# [Document source]

# # #

« La tempête virale » : (Slavoj Zizek)
Pour le Slovène, l’enjeu de la « révolution philosophique » qui nous incombe est fondamentalement politique – mais « loin de tout avenir radieux ».
« Dans la tempête virale » (Pandemic !), de Slavoj Zizek, traduit de l’anglais par Frédéric Joly, Actes Sud, « Questions de société », 158 p., 16 €, numérique 12 €.( papier du Monde)
Le Covid-19 n’est pas un ennemi qui veut nous détruire. Un virus n’a pas de plan d’invasion, il ne fait que s’autoreproduire. Déclarer la guerre à cette « sous-strate du vivant », cette « caricature biologique » (pour ne citer que quelques appellations propres à enrichir le lexique du capitaine Haddock), n’a donc aucun sens, sinon celui de nous conforter dans l’idée que nous serions au centre de l’univers, comme si la nature nous envoyait un message, « comme si nous importions profondément », explique Slavoj Zizek au début de Dans la tempête virale.

# # #

# [Éléments répertoriés dans un jeu de données]
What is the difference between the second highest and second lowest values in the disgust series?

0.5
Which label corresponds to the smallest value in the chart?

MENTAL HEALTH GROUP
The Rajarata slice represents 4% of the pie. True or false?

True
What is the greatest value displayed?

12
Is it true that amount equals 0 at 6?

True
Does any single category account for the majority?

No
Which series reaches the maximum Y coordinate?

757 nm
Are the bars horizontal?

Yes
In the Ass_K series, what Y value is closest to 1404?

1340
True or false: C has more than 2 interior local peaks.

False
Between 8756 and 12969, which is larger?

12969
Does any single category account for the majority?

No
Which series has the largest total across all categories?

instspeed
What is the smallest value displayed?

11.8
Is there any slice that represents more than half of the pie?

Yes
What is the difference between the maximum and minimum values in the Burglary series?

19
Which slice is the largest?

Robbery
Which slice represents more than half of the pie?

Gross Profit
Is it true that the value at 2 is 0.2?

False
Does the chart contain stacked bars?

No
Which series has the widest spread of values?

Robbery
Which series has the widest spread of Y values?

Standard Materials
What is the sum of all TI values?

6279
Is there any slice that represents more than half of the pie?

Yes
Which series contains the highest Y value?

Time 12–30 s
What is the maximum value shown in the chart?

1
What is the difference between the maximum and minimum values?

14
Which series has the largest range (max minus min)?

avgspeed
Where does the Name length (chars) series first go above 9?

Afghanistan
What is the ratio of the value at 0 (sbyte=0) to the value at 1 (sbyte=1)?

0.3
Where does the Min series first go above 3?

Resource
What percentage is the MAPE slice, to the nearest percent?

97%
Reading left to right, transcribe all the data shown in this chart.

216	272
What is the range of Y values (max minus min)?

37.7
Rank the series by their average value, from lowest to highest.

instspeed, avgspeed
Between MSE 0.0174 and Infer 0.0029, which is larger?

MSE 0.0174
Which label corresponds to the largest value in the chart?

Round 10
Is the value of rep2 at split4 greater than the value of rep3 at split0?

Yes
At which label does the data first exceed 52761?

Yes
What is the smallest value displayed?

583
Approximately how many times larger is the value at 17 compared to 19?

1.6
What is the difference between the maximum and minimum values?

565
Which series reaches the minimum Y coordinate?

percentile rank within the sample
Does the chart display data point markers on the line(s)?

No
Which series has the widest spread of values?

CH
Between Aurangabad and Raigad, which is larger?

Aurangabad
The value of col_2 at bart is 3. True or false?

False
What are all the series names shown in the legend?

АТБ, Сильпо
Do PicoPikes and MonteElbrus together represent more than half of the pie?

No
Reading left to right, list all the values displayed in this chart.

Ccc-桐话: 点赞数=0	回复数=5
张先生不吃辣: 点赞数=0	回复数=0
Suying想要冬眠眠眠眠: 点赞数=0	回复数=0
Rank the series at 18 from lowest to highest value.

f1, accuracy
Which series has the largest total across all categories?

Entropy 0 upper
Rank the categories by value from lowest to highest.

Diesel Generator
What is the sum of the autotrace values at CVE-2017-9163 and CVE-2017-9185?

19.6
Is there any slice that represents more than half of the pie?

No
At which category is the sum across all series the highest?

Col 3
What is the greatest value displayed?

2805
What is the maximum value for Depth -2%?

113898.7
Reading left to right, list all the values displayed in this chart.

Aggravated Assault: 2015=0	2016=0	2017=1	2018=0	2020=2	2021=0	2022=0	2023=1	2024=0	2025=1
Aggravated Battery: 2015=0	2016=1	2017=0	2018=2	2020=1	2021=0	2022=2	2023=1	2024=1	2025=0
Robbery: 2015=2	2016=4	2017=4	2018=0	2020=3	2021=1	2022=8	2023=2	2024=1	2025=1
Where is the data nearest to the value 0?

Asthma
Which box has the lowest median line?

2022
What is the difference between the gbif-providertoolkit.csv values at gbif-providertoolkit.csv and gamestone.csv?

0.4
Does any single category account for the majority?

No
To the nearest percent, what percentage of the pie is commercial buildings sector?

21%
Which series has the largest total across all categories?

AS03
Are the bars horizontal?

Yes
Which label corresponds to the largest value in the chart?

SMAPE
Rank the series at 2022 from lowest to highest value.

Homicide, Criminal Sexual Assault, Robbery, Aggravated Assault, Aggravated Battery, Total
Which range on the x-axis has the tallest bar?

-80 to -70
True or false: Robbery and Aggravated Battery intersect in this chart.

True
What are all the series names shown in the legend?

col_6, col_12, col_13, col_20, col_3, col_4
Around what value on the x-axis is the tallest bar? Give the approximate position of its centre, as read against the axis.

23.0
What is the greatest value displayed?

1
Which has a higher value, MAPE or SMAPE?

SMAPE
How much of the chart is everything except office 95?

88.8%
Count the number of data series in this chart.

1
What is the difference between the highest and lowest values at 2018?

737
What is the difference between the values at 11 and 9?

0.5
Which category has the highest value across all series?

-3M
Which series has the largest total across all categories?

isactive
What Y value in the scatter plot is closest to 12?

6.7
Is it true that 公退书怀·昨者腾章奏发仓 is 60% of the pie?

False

# # #

# [Tâche]
Poursuivez l'article sur le livre « Dans la tempête virale » de Slavoj Zizek en reprenant juste après sa dernière phrase.

# [Réponse]
Au contraire, selon le philosophe slovène, « les épidémies virales viennent rappeler à notre bon souvenir la contingence absolue et l’insignifiance de nos existences ». Il faut partir d’une autre position pour comprendre ce qui nous arrive : celle de vivants qui se découvrent fragiles, pris dans la tempête. Dans le fourmillement des pensées de l’auteur, telle une tempête dans un crâne, entre réaction à un article de journal et remémoration de scènes de films dystopiques, c’est cette attitude qui émerge comme idée centrale. Elle est philosophique au sens d’une « orientation fondamentale dans l’existence ».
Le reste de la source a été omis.